* _What is being asked_:
Look through the entries below for the line with "left eye: (200, 177)" and the line with "left ear: (122, 63)", then give again exactly those two lines and all lines between them, minus the pictures.

* _Dataset records_:

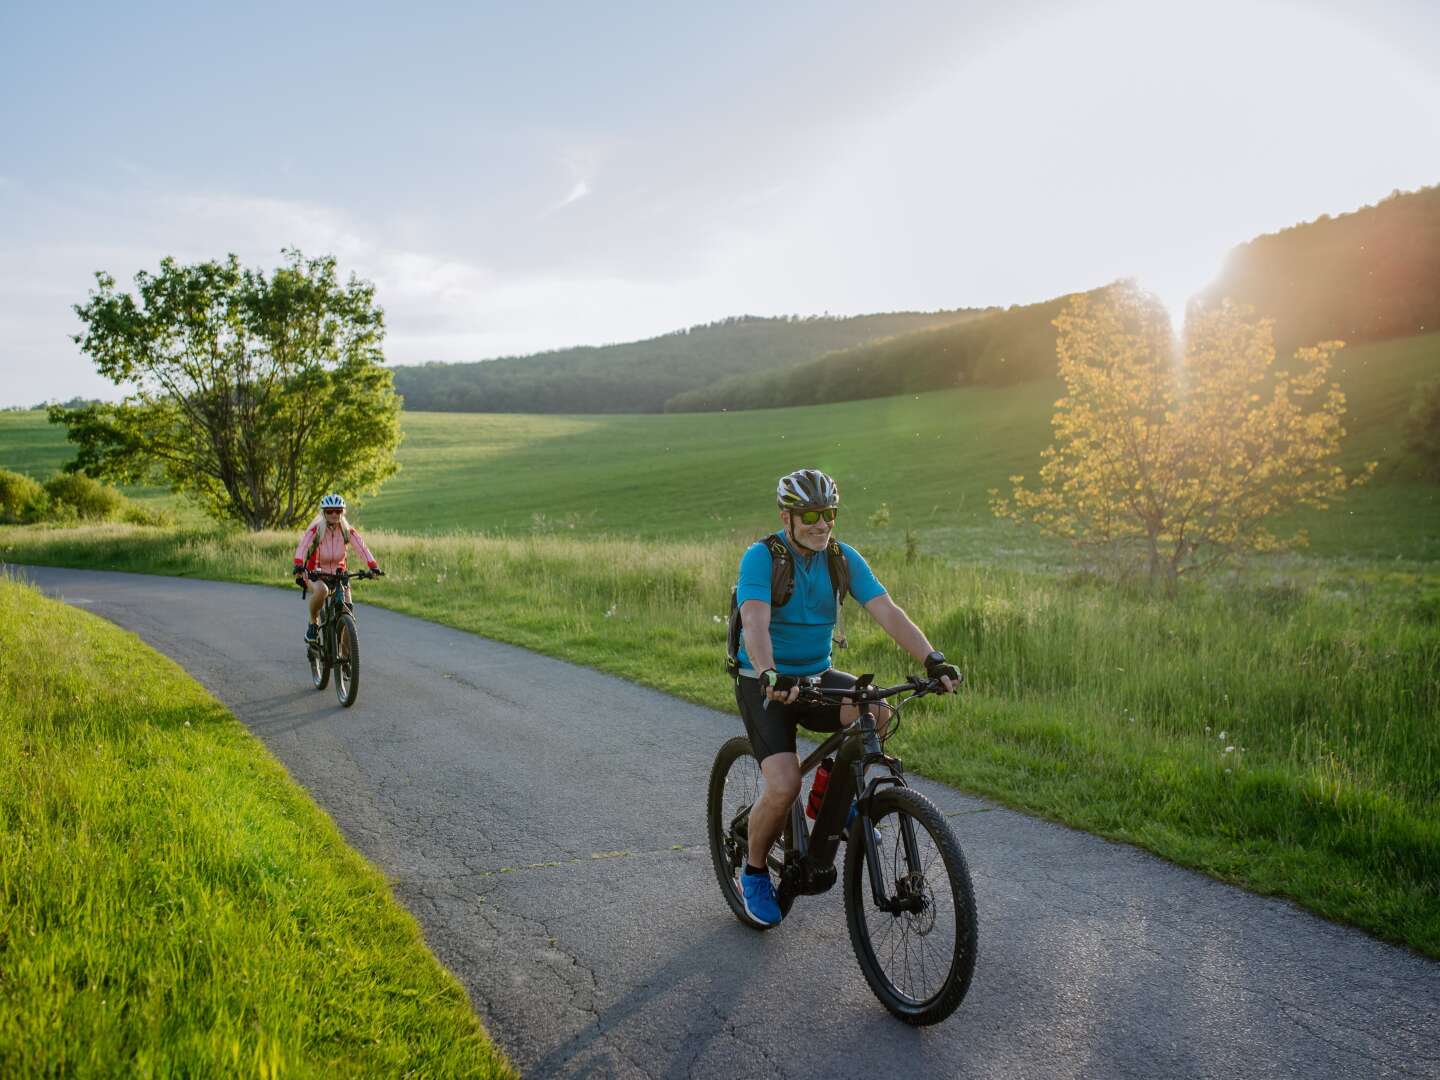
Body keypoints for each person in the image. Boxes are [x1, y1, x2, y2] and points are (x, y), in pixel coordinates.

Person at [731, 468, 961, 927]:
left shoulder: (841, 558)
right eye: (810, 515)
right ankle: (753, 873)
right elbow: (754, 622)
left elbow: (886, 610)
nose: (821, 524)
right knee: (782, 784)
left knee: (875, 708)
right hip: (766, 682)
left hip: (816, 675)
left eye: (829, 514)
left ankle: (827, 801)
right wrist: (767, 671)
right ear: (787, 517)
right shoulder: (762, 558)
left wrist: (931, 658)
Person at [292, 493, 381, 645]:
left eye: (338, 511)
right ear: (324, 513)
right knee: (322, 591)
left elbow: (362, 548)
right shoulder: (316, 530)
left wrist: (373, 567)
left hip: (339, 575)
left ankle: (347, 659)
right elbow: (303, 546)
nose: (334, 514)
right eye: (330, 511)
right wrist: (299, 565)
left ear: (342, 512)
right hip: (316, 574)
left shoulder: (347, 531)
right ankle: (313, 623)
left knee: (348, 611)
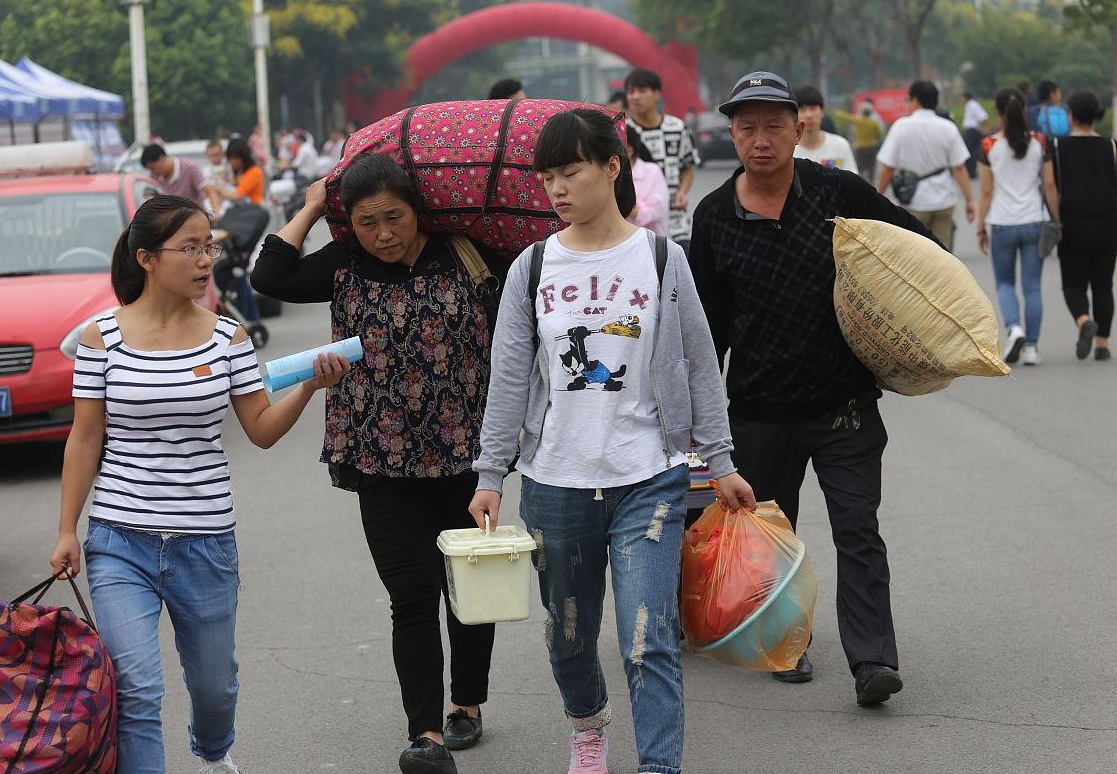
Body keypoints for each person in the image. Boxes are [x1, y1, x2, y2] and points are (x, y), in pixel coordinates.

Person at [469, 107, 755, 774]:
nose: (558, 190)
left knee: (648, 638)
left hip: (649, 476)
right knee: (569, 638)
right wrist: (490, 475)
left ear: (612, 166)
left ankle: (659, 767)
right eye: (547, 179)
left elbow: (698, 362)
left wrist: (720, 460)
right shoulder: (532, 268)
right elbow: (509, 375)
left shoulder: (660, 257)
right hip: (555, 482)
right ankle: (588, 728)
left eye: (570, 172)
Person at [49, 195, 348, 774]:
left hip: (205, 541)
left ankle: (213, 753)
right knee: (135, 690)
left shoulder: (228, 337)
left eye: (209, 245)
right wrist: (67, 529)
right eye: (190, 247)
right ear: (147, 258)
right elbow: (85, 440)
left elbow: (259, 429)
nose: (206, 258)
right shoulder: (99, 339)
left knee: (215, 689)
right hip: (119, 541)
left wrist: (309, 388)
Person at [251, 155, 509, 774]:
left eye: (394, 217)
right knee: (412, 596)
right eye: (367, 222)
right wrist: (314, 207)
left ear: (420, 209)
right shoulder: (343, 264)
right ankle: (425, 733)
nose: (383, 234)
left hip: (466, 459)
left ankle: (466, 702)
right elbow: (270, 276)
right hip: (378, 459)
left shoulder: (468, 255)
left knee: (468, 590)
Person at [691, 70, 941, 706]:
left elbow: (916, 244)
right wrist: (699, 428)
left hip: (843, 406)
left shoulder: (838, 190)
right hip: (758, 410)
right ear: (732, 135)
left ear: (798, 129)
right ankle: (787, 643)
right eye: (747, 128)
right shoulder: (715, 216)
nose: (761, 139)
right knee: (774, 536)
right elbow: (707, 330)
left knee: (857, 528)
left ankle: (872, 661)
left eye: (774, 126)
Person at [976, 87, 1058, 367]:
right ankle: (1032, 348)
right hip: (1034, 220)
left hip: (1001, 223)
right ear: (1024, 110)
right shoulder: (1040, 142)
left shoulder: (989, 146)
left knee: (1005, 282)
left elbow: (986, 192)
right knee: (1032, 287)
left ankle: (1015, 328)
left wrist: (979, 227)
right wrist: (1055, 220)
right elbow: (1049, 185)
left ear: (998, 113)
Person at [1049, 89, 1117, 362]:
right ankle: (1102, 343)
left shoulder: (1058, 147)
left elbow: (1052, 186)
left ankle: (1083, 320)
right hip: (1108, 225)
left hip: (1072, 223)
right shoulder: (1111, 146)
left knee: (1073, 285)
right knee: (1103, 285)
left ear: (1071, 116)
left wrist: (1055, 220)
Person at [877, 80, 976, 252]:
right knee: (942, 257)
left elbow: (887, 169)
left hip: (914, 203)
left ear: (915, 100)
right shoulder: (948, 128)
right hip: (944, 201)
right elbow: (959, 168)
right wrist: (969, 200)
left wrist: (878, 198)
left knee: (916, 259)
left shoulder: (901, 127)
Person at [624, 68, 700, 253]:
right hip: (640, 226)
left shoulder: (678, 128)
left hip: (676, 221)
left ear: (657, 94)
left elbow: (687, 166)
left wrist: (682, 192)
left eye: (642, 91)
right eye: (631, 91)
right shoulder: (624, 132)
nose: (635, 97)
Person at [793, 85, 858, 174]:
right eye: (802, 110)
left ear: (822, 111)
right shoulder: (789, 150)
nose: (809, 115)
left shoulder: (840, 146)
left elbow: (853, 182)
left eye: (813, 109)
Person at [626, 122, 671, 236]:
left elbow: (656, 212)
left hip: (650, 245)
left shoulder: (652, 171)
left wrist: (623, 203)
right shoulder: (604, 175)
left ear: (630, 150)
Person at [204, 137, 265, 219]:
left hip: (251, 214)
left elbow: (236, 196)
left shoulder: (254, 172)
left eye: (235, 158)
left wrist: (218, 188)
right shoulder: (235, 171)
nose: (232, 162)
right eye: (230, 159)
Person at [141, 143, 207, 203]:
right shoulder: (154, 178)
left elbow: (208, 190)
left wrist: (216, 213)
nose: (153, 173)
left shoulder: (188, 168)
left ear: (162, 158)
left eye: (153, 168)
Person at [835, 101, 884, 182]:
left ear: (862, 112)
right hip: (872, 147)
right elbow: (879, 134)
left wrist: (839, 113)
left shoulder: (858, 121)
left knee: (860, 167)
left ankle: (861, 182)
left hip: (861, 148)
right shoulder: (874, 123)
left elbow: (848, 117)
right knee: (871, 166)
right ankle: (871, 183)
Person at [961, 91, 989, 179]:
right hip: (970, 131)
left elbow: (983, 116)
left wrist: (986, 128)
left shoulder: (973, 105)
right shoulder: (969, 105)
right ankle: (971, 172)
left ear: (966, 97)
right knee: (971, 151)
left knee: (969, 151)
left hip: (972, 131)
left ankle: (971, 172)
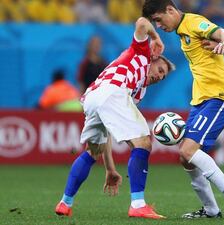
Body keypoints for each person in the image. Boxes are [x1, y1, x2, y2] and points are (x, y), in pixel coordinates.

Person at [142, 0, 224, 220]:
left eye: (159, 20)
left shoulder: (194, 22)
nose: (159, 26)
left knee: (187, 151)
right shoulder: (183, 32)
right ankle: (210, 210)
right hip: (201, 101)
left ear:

...

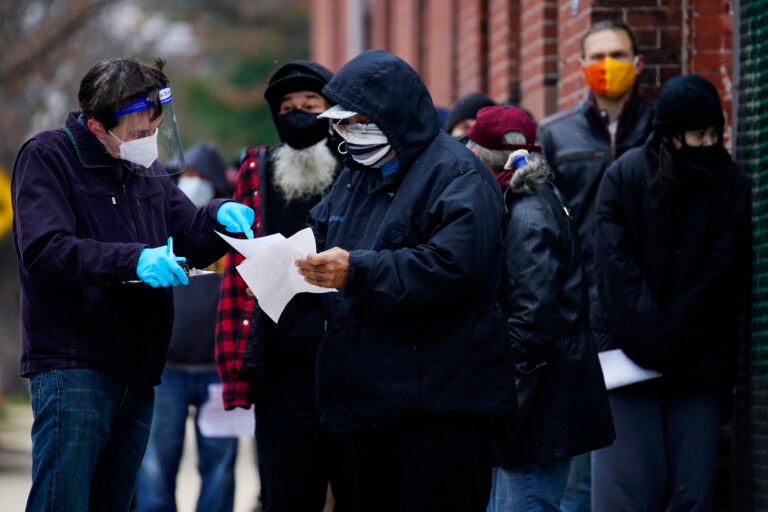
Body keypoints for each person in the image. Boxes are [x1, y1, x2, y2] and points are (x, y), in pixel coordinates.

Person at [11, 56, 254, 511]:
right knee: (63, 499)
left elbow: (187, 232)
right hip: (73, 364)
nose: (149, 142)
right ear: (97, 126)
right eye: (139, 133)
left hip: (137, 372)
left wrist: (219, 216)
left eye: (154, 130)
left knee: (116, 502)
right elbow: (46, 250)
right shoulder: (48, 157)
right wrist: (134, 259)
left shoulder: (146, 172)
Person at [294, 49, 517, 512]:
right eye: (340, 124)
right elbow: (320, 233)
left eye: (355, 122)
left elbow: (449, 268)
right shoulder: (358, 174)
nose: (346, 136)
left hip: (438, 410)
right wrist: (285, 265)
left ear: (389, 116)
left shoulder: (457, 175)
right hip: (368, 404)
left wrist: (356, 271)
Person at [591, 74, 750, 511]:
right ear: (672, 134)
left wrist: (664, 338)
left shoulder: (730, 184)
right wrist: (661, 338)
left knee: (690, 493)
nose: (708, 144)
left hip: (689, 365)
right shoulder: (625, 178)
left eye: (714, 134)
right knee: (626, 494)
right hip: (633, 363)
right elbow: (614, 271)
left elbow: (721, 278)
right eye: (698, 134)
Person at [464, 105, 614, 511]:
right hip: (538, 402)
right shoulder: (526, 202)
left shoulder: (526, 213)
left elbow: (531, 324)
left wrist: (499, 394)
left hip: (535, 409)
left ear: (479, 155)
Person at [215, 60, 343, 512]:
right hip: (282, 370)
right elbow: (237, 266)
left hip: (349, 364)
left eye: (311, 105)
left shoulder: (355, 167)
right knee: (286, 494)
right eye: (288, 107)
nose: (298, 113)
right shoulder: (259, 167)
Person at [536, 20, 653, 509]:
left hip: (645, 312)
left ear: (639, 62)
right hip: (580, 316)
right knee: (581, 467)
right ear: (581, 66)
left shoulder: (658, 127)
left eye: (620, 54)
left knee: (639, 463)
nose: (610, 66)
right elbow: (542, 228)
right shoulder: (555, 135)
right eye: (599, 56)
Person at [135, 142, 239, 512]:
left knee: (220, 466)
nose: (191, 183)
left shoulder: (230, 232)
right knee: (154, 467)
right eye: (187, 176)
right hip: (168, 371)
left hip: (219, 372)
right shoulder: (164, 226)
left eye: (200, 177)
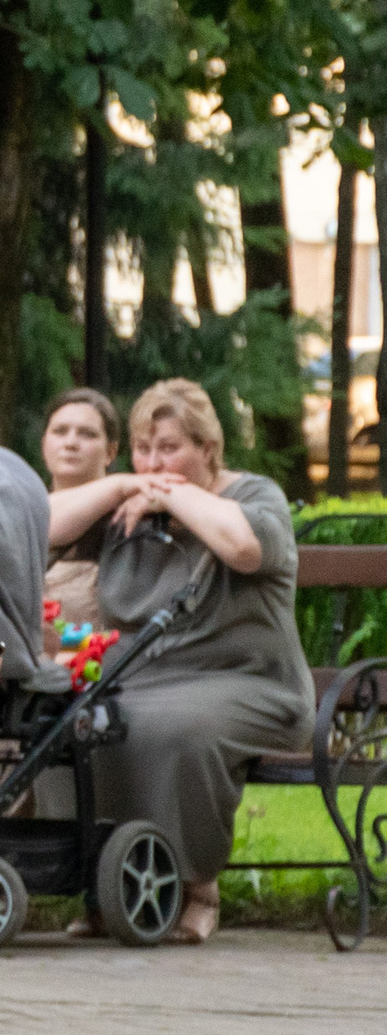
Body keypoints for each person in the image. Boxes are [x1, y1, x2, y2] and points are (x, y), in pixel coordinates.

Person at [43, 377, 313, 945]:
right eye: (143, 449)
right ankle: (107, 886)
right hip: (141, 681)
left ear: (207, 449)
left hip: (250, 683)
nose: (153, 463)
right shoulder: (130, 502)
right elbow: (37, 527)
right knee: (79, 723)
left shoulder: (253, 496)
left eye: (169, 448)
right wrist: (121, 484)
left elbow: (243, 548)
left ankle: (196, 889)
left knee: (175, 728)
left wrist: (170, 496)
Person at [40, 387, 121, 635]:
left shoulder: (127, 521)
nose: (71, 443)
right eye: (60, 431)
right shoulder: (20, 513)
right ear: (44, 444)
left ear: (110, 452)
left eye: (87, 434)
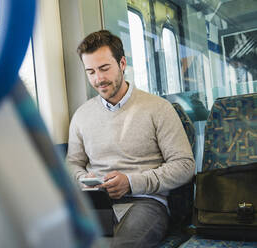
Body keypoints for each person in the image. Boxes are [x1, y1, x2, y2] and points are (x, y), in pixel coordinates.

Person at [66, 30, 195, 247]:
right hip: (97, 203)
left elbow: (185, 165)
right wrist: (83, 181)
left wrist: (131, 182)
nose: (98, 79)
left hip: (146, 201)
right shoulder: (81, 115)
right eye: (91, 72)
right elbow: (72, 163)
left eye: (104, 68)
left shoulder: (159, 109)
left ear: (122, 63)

* _Solution to the exercise_:
left eye: (200, 177)
Body keypoints for each person in the image. Boxes are [x1, y1, x2, y2] and points are (x, y), in pixel coordinates.

Person at [43, 377, 313, 945]:
right eye: (143, 449)
right ankle: (107, 886)
right hip: (141, 681)
left ear: (207, 449)
left hip: (250, 683)
nose: (153, 463)
right shoulder: (130, 502)
right elbow: (37, 527)
right knee: (79, 723)
left shoulder: (253, 496)
left eye: (169, 448)
right wrist: (121, 484)
left elbow: (243, 548)
left ankle: (196, 889)
left knee: (175, 728)
left wrist: (170, 496)
Person at [40, 387, 121, 635]:
left shoulder: (127, 521)
nose: (71, 443)
right eye: (60, 431)
right shoulder: (20, 513)
right ear: (44, 444)
left ear: (110, 452)
left eye: (87, 434)
Body keypoints for each person in the image. Boxes are [x1, y1, x2, y2] and points are (x, y), in pixel coordinates.

Person at [66, 30, 195, 247]:
right hip: (97, 203)
left elbow: (185, 165)
right wrist: (83, 181)
left wrist: (131, 182)
nose: (98, 79)
left hip: (146, 201)
right shoulder: (81, 115)
right eye: (91, 72)
right elbow: (72, 163)
left eye: (104, 68)
left shoulder: (159, 109)
left ear: (122, 63)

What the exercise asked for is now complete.